Chief Chancery Court Judge praises creation of oversight council that reports to Twenty-First Century Fox' board
By Maureen Milford
A Delaware judge on Friday approved a $90 million settlement in a lawsuit alleging directors and managers at Twenty-First Century Fox failed to monitor sexual harassment and racial discrimination developments at Fox News Channel.
But Chancellor Andre Bouchard, chief judge of Delaware Court of Chancery, gave special praise to the agreement’s non-monetary governance reforms. The enhancements provide for an independent oversight council to help ensure there’s a proper work environment at Fox News. The so-called Fox News Workplace Professionalism and Inclusion Council will report directly to the board’s nominating and corporate governance committee.
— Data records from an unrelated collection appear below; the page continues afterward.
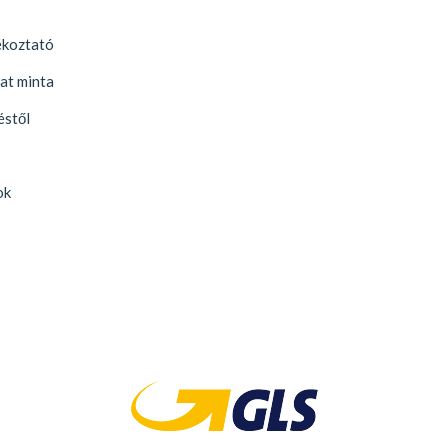
ékoztató
zat minta
éstől
ok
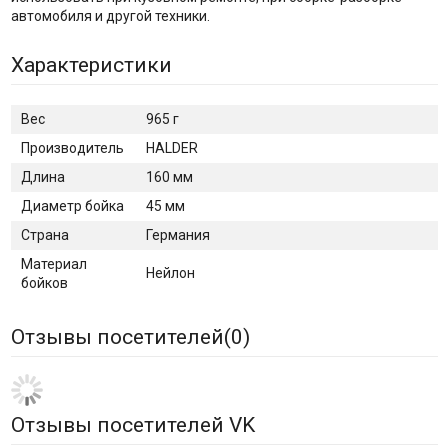
автомобиля и другой техники.
Характеристики
Вес
965 г
Производитель
HALDER
Длина
160 мм
Диаметр бойка
45 мм
Страна
Германия
Материал
Нейлон
бойков
Отзывы посетителей(
0
)
Отзывы посетителей VK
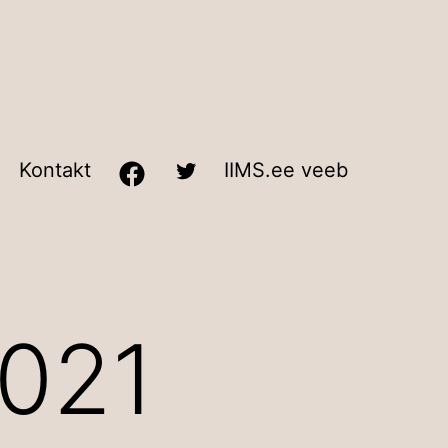
Kontakt
IIMS.ee veeb
021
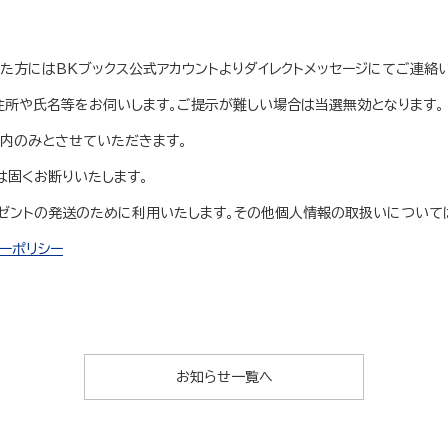
た方にはBKブックス公式アカウントよりダイレクトメッセージにてご連絡い
所や氏名等をお伺いします。ご提示が難しい場合は当選無効となります。
内のみとさせていただきます。
は固くお断りいたします。
ゼントの発送のために利用いたします。その他個人情報の取扱いについて
ーポリシー
お知らせ一覧へ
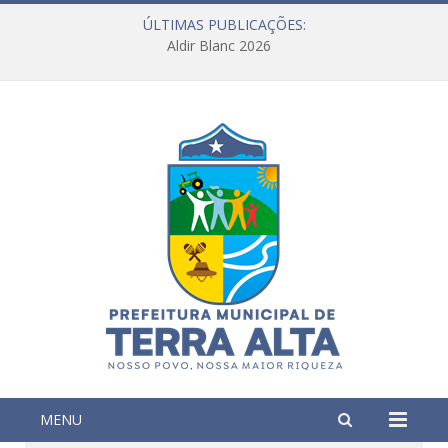
ÚLTIMAS PUBLICAÇÕES:
Aldir Blanc 2026
MENU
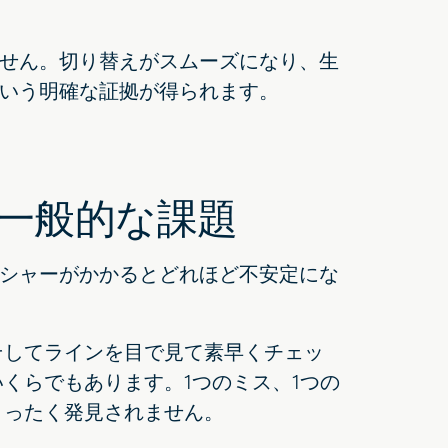
せん。切り替えがスムーズになり、生
いう明確な証拠が得られます。
一般的な課題
シャーがかかるとどれほど不安定にな
そしてラインを目で見て素早くチェッ
くらでもあります。1つのミス、1つの
まったく発見されません。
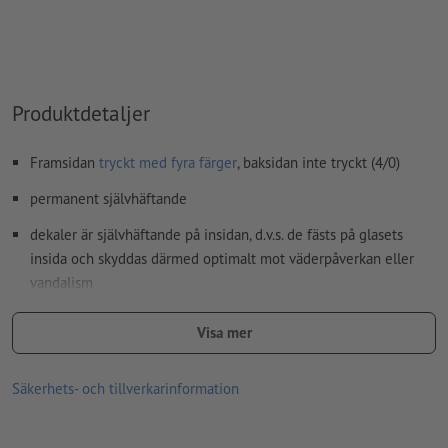
Hur skapar jag utskriftsdata korrekt?
Produktdetaljer
Framsidan
tryckt med fyra färger
, baksidan inte tryckt (4/0)
permanent självhäftande
dekaler är självhäftande på insidan, d.v.s. de fästs på glasets
insida och skyddas därmed optimalt mot väderpåverkan eller
vandalism
reklambudskap kan enkelt läsas från utsidan
Visa mer
perfekt för att skymma sikten utifrån, för dekoration eller
klassiska reklamdekaler bakom glas
Säkerhets- och tillverkarinformation
god UV- och temperaturhållfasthet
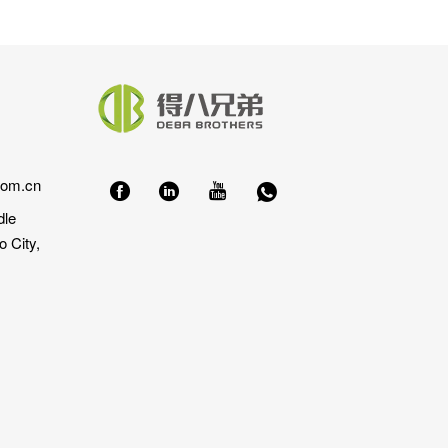
com.cn
dle
 City,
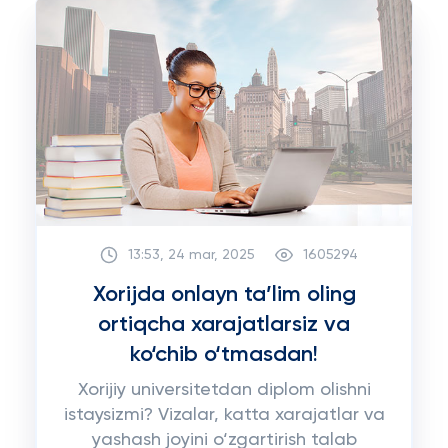
13:53, 24 mar, 2025
1605294
Xorijda onlayn ta’lim oling
ortiqcha xarajatlarsiz va
ko‘chib o‘tmasdan!
Xorijiy universitetdan diplom olishni
istaysizmi? Vizalar, katta xarajatlar va
yashash joyini o‘zgartirish talab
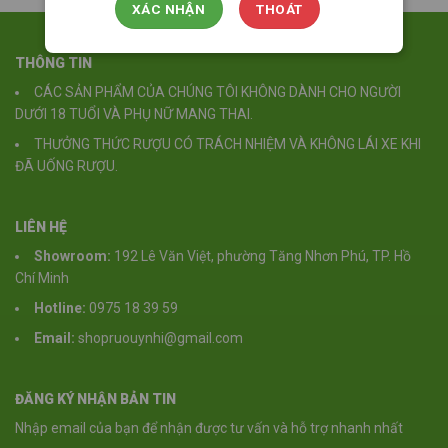
XÁC NHẬN
THOÁT
THÔNG TIN
CÁC SẢN PHẨM CỦA CHÚNG TÔI KHÔNG DÀNH CHO NGƯỜI
DƯỚI 18 TUỔI VÀ PHỤ NỮ MANG THAI.
THƯỞNG THỨC RƯỢU CÓ TRÁCH NHIỆM VÀ KHÔNG LÁI XE KHI
ĐÃ UỐNG RƯỢU.
LIÊN HỆ
Showroom:
192 Lê Văn Việt, phường Tăng Nhơn Phú, TP. Hồ
Chí Minh
Hotline:
0975 18 39 59
Email:
shopruouynhi@gmail.com
ĐĂNG KÝ NHẬN BẢN TIN
Nhập email của bạn để nhận được tư vấn và hỗ trợ nhanh nhất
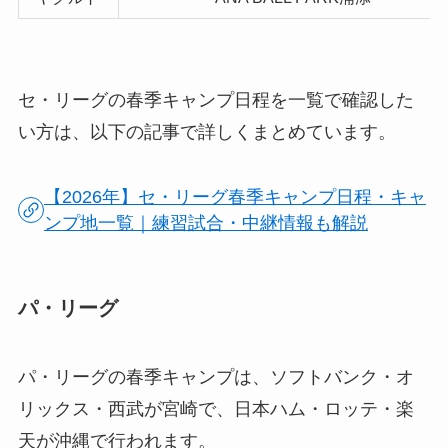
セ・リーグの春季キャンプ日程を一覧で確認した
い方は、以下の記事で詳しくまとめています。
【2026年】セ・リーグ春季キャンプ日程・キャ
ンプ地一覧｜練習試合・中継情報も解説
パ・リーグ
パ・リーグの春季キャンプは、ソフトバンク・オ
リックス・西武が宮崎で、日本ハム・ロッテ・楽
天が沖縄で行われます。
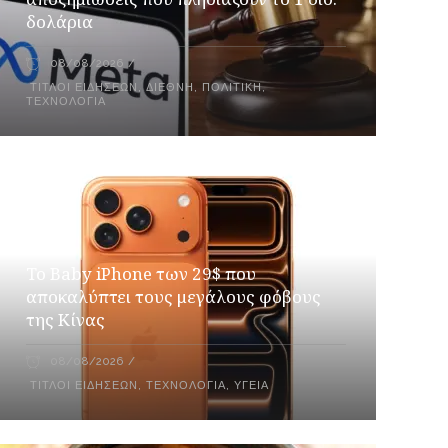
δολάρια
08/08/2026
ΤΊΤΛΟΙ ΕΙΔΉΣΕΩΝ
,
ΔΙΕΘΝΉ
,
ΠΟΛΙΤΙΚΉ
,
ΤΕΧΝΟΛΟΓΊΑ
Το Baby iPhone των 29$ που
αποκαλύπτει τους μεγάλους φόβους
της Κίνας
08/08/2026
ΤΊΤΛΟΙ ΕΙΔΉΣΕΩΝ
,
ΤΕΧΝΟΛΟΓΊΑ
,
ΥΓΕΊΑ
“There’s real meaning to the council,” Bouchard said.
The lawsuit was brought late last year by pension funds and some individual shareholders. It was settled simultaneously with the filing after undergoing mediation that was conducted by a retired federal judge. The shareholders, who sued the directors and some managers personally, allege the company’s board and senior management neglected to investigate when red flags appeared and did not put in protocols to address the toxic culture.
“They failed to implement controls sufficient to prevent the creation and maintenance of this hostile work environment,” the lawsuit alleges.
The monetary settlement, paid by directors and officers liability insurance, is one of the 10 largest settlements in the history of derivative lawsuits, according to Kevin LaCroix, an attorney and executive vice president of RT ProExec who consults with companies on directors’ and officers’ liability insurance. A derivative lawsuit is one in which shareholders sue a third party on behalf of the company for financial harm to the enterprise. Any proceeds from a successful lawsuit go to the corporation, not the plaintiffs.
In this case, shareholders allege the company suffered at least $200 million in harm because directors and managers abdicated their responsibilities of due care, loyalty and good faith. The shareholders were seeking to have the court find the board and some officers accountable for the damages.
The directors and officers named in the lawsuit denied any breach of duty to the shareholders and entered into the settlement to eliminate “the burden, expense and uncertainties inherent in further litigation,” according to court documents.
Lawyers for the shareholders said the agreement’s governance reforms could serve as a roadmap for other directors and top managers facing similar derivative cases involving sexual harassment. Earlier this week, a pension fund shareholder sued directors of Wynn Resorts Limited for disregarding a pattern of sexual harassment by company founder and former CEO Stephen Wynn.
“We hope it will be emulated by other companies facing these problems,” said Mark Lebovitch, a lawyer for the Twenty-First Century Fox shareholders. “We think it’s something that’s going to work and can be replicated.”
Lebovitch said the council has already met and the meeting was attended by a board member.
The reforms provide for:
- The Fox News Workplace Professionalism and Inclusion Council to be made up of experts in workplace and inclusion matters. Four independent members of the council include a retired federal judge.
- The Fox council will have the authority to hire consultants and conduct investigations.
- The agreement calls for the council to meet with the chair of the nominating and corporate governance committee at least twice a year and with the full committee at least once a year. The council will also provide written reports to the board.
- Twenty-First Century Fox also agreed to fund anonymous periodic surveys of employees, consultants and others who work with Fox News.